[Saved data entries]
%%
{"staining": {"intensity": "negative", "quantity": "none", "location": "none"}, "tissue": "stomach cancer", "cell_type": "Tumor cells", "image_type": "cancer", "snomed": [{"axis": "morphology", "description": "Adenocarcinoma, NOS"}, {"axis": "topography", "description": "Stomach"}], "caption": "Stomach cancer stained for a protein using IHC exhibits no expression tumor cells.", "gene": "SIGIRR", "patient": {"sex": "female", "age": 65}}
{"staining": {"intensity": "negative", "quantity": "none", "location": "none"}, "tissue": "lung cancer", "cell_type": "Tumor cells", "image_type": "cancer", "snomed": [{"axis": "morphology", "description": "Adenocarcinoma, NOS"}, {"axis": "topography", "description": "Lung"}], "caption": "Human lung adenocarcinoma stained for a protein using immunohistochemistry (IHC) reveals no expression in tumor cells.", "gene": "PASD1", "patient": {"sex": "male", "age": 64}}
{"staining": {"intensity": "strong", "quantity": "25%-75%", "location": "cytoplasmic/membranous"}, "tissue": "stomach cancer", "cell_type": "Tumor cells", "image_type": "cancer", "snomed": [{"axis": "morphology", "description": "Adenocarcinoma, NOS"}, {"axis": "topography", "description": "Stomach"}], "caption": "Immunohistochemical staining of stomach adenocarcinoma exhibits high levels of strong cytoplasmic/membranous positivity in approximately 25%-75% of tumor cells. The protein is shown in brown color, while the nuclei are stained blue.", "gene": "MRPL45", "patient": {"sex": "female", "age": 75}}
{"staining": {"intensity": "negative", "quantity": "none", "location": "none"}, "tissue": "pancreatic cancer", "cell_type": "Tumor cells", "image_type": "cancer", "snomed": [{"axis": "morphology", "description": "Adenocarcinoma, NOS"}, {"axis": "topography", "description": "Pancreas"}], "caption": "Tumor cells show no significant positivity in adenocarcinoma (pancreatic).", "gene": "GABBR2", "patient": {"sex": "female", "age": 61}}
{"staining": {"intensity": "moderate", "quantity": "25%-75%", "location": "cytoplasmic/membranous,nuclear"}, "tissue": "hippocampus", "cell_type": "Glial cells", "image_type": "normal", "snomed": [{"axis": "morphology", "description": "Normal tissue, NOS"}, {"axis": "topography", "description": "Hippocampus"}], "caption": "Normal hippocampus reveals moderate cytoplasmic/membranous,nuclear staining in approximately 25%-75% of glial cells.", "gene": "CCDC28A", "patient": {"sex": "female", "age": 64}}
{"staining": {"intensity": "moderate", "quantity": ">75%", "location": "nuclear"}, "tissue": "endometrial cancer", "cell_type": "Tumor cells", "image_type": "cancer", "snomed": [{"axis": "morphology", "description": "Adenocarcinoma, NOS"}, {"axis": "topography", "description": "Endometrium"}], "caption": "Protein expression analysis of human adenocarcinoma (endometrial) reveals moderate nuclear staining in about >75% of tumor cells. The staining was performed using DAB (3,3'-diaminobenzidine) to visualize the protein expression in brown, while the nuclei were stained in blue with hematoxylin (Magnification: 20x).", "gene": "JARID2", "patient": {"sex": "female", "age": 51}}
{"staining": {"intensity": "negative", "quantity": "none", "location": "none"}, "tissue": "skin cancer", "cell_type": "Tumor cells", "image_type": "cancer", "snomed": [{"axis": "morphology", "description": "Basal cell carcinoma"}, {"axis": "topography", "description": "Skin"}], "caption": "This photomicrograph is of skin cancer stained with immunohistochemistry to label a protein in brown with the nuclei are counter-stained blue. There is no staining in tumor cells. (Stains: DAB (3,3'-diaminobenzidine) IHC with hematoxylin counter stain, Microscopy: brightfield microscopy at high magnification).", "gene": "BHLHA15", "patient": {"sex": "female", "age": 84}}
%%
◆ Problem statement ◆
Exact copies of every record are required, so retype them in full.

◆ Solution to this exercise ◆
{"staining": {"intensity": "negative", "quantity": "none", "location": "none"}, "tissue": "stomach cancer", "cell_type": "Tumor cells", "image_type": "cancer", "snomed": [{"axis": "morphology", "description": "Adenocarcinoma, NOS"}, {"axis": "topography", "description": "Stomach"}], "caption": "Stomach cancer stained for a protein using IHC exhibits no expression tumor cells.", "gene": "SIGIRR", "patient": {"sex": "female", "age": 65}}
{"staining": {"intensity": "negative", "quantity": "none", "location": "none"}, "tissue": "lung cancer", "cell_type": "Tumor cells", "image_type": "cancer", "snomed": [{"axis": "morphology", "description": "Adenocarcinoma, NOS"}, {"axis": "topography", "description": "Lung"}], "caption": "Human lung adenocarcinoma stained for a protein using immunohistochemistry (IHC) reveals no expression in tumor cells.", "gene": "PASD1", "patient": {"sex": "male", "age": 64}}
{"staining": {"intensity": "strong", "quantity": "25%-75%", "location": "cytoplasmic/membranous"}, "tissue": "stomach cancer", "cell_type": "Tumor cells", "image_type": "cancer", "snomed": [{"axis": "morphology", "description": "Adenocarcinoma, NOS"}, {"axis": "topography", "description": "Stomach"}], "caption": "Immunohistochemical staining of stomach adenocarcinoma exhibits high levels of strong cytoplasmic/membranous positivity in approximately 25%-75% of tumor cells. The protein is shown in brown color, while the nuclei are stained blue.", "gene": "MRPL45", "patient": {"sex": "female", "age": 75}}
{"staining": {"intensity": "negative", "quantity": "none", "location": "none"}, "tissue": "pancreatic cancer", "cell_type": "Tumor cells", "image_type": "cancer", "snomed": [{"axis": "morphology", "description": "Adenocarcinoma, NOS"}, {"axis": "topography", "description": "Pancreas"}], "caption": "Tumor cells show no significant positivity in adenocarcinoma (pancreatic).", "gene": "GABBR2", "patient": {"sex": "female", "age": 61}}
{"staining": {"intensity": "moderate", "quantity": "25%-75%", "location": "cytoplasmic/membranous,nuclear"}, "tissue": "hippocampus", "cell_type": "Glial cells", "image_type": "normal", "snomed": [{"axis": "morphology", "description": "Normal tissue, NOS"}, {"axis": "topography", "description": "Hippocampus"}], "caption": "Normal hippocampus reveals moderate cytoplasmic/membranous,nuclear staining in approximately 25%-75% of glial cells.", "gene": "CCDC28A", "patient": {"sex": "female", "age": 64}}
{"staining": {"intensity": "moderate", "quantity": ">75%", "location": "nuclear"}, "tissue": "endometrial cancer", "cell_type": "Tumor cells", "image_type": "cancer", "snomed": [{"axis": "morphology", "description": "Adenocarcinoma, NOS"}, {"axis": "topography", "description": "Endometrium"}], "caption": "Protein expression analysis of human adenocarcinoma (endometrial) reveals moderate nuclear staining in about >75% of tumor cells. The staining was performed using DAB (3,3'-diaminobenzidine) to visualize the protein expression in brown, while the nuclei were stained in blue with hematoxylin (Magnification: 20x).", "gene": "JARID2", "patient": {"sex": "female", "age": 51}}
{"staining": {"intensity": "negative", "quantity": "none", "location": "none"}, "tissue": "skin cancer", "cell_type": "Tumor cells", "image_type": "cancer", "snomed": [{"axis": "morphology", "description": "Basal cell carcinoma"}, {"axis": "topography", "description": "Skin"}], "caption": "This photomicrograph is of skin cancer stained with immunohistochemistry to label a protein in brown with the nuclei are counter-stained blue. There is no staining in tumor cells. (Stains: DAB (3,3'-diaminobenzidine) IHC with hematoxylin counter stain, Microscopy: brightfield microscopy at high magnification).", "gene": "BHLHA15", "patient": {"sex": "female", "age": 84}}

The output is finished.